Hopeful was and is all I can be. The job seemed like it was made for me and was almost too perfect to be the right choice. And I guess it was.
Though Pacifica Christian High School didn’t work out and I am not able to join their family as a young new administrative assistant, I attempt to kick myself in the butt and move on. Maybe they saw my Facebook profile and were scared off by the high percentage in ridiculous photographs. Or maybe it was my previous post with their school crest embedded in my reflections of the interview that creeped them out. I like to pretend it’s not my lack in interviewing skills or qualifications, but these other obscure reasons.
And so I continue my quest for a source of income. It’s frustrating I’ll admit, and since my lovely “Aunt Flo” decided to come by this morning as well after hearing the unfortunate but polite news of the position “being filled” instead of “we don’t want you because we found someone else more qualified,” I was not in the greatest of moods as you can see. I’ve already been an emotional mess with everything else going on, and so this situation was definitely affected by such a state I’m in.
**Minor Realization: Dehydration and the crimson wave would explain why I almost fainted at Drake Stadium yesterday, and perhaps stress and my destructive tendency to worry doesn’t help either.

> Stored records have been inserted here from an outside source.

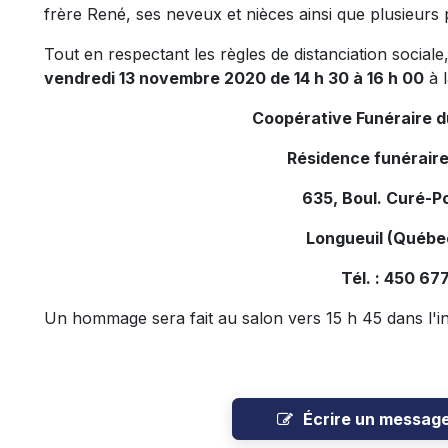
frère René, ses neveux et nièces ainsi que plusieurs 
Tout en respectant les règles de distanciation sociale
vendredi 13 novembre 2020 de 14 h 30 à 16 h 00
à l
Coopérative Funéraire 
Résidence funéraire
635, Boul. Curé-Po
Longueuil (Québe
Tél. : 450 67
Un hommage sera fait au salon vers 15 h 45 dans l'inti
Écrire un messag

Besides the usual Craigslist and UCLA Careers job searching tools, I’m looking into Temp Agencies and Professional Staffing Resources, but nothing has been promising yet. Most only have about three positions open in the Los Angeles area, and they tend to be in accounting and finances. Yikes.
Lord, save me. You’ve called me to this internship and though I’m not doing ministry, I know I’m exactly where I’m supposed to be. I will continue to trust in your provision and timing, and not worry about what others will think. I know you are already working in Mom and Dad, and my hope is that when I tell them the news about not getting the position, they will be encouraging and not disappointed. You have shown me a lot in the past week, and I know you’re telling me to engage with my emotions on a deeper level. Thank you for the community around me, my friends and loved ones, and all their support. And most of all, I praise you for showing me more and more in this season how to live life in freedom that comes from a deeper love and relationship with you.
This is Amy Hu signing off for October 7th, 2009.